Free-trade champions fret that the prime minister, whom they saw as being on their side six years ago, is acting against their advice to dismantle statist controls on land, labor and capital to help make the country more competitive. Engage with the world more, not less, they caution. But Modi also has to satisfy the Rashtriya Swayamsevak Sangh, the umbrella Hindu organisation that gets him votes. Its backbone of small traders, builders and businessmen — the RSS admits only men — was losing patience with the anemic economy even before the pandemic. Now, they’re in deep trouble, because India’s broken financial system won’t deliver even state-guaranteed loans to them.

The U.S.-China tensions — over trade, intellectual property, COVID responsibility and Hong Kong’s autonomy — offer a perfect backdrop. A dire domestic economy and trouble at the border provide the foreground. Big business will dial economic nationalism up and down to hit a trifecta of goals: Block competition from the People's Republic; make Western rivals fall in line and do joint ventures; and tap deep overseas capital markets. The first goal is being achieved with newly placed restrictions on investment from any country that shares a land border with India. The second aim is to be realized by corporate lobbying to influence India's whimsical economic policies.
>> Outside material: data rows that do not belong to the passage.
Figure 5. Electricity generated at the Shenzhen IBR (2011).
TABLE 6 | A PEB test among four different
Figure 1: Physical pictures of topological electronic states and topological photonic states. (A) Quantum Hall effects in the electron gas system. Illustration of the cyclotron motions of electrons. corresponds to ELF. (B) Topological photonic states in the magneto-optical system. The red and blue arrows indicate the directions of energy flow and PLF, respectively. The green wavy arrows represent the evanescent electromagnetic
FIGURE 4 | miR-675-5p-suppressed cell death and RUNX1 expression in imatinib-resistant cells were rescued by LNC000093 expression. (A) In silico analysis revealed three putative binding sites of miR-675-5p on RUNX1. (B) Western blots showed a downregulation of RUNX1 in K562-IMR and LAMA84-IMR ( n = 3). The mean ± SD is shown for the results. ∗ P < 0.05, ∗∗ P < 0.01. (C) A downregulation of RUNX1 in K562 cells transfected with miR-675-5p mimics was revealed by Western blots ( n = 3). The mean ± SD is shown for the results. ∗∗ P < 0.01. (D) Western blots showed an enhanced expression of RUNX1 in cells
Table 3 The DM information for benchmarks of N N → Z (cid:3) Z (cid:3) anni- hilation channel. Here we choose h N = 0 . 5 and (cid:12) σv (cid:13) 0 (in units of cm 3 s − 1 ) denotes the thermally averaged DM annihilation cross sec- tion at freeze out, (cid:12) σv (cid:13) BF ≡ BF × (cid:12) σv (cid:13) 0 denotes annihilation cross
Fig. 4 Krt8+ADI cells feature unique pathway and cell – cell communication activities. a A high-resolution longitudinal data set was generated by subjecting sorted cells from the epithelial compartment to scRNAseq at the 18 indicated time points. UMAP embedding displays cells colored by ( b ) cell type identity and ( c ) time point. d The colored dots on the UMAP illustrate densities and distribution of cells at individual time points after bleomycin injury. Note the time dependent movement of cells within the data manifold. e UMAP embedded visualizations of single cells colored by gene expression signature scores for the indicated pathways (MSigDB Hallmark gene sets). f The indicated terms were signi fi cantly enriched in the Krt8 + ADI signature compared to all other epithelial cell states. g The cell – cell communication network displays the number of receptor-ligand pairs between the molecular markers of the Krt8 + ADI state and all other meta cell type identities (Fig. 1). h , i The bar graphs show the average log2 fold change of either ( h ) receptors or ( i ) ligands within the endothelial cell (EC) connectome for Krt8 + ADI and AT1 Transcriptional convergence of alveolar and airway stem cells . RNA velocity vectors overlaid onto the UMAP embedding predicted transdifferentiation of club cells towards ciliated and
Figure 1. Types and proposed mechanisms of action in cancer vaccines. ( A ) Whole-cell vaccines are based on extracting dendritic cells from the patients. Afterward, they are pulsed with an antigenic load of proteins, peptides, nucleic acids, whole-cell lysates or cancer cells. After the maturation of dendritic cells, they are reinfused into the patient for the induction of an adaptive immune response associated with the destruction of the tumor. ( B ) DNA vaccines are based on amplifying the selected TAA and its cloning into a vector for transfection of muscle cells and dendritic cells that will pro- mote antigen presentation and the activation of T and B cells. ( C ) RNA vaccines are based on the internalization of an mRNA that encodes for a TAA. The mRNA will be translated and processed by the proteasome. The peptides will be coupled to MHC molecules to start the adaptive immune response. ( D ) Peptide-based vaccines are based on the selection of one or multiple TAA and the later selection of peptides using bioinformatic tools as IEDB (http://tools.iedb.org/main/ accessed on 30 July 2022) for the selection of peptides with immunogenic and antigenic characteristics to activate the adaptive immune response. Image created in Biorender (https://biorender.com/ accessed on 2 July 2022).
As for the third objective, with the regulatory environment becoming tougher for U.S.-listed Chinese companies like Alibaba Group Holding Ltd., an opportunity may open up for Indian firms.

All this may bring India Shenzhen-style enclaves of manufacturing and trade, but it will concentrate economic power in fewer hands, something that worries liberals. They’re moved by the suffering of India’s low-wage workers, who have borne the brunt of the COVID shutdown. But when their vision of a more just society and fairer income distribution prompts them to make common cause with the ideological Left, they’re quickly repelled by the Marxist voodoo that all cash, property, bonds and real estate held by citizens or within the nation “must be treated as national resources available during this crisis.” Who will invest in a country that does that instead of just printing money?

At the same time, when liberals look to the business class, they see a sudden swelling of support for ideas like a universal basic income. They wonder if this isn’t a ploy by industry to outsource part of the cost of labor to the taxpayer. Slogans like Modi’s vocal-for-local stir the pot and thicken the confusion. The value-conscious Indian consumer couldn’t give two hoots for calls to buy Indian, but large firms will know how to exploit economic nationalism. One day soon, I’ll get my mangoes — from them.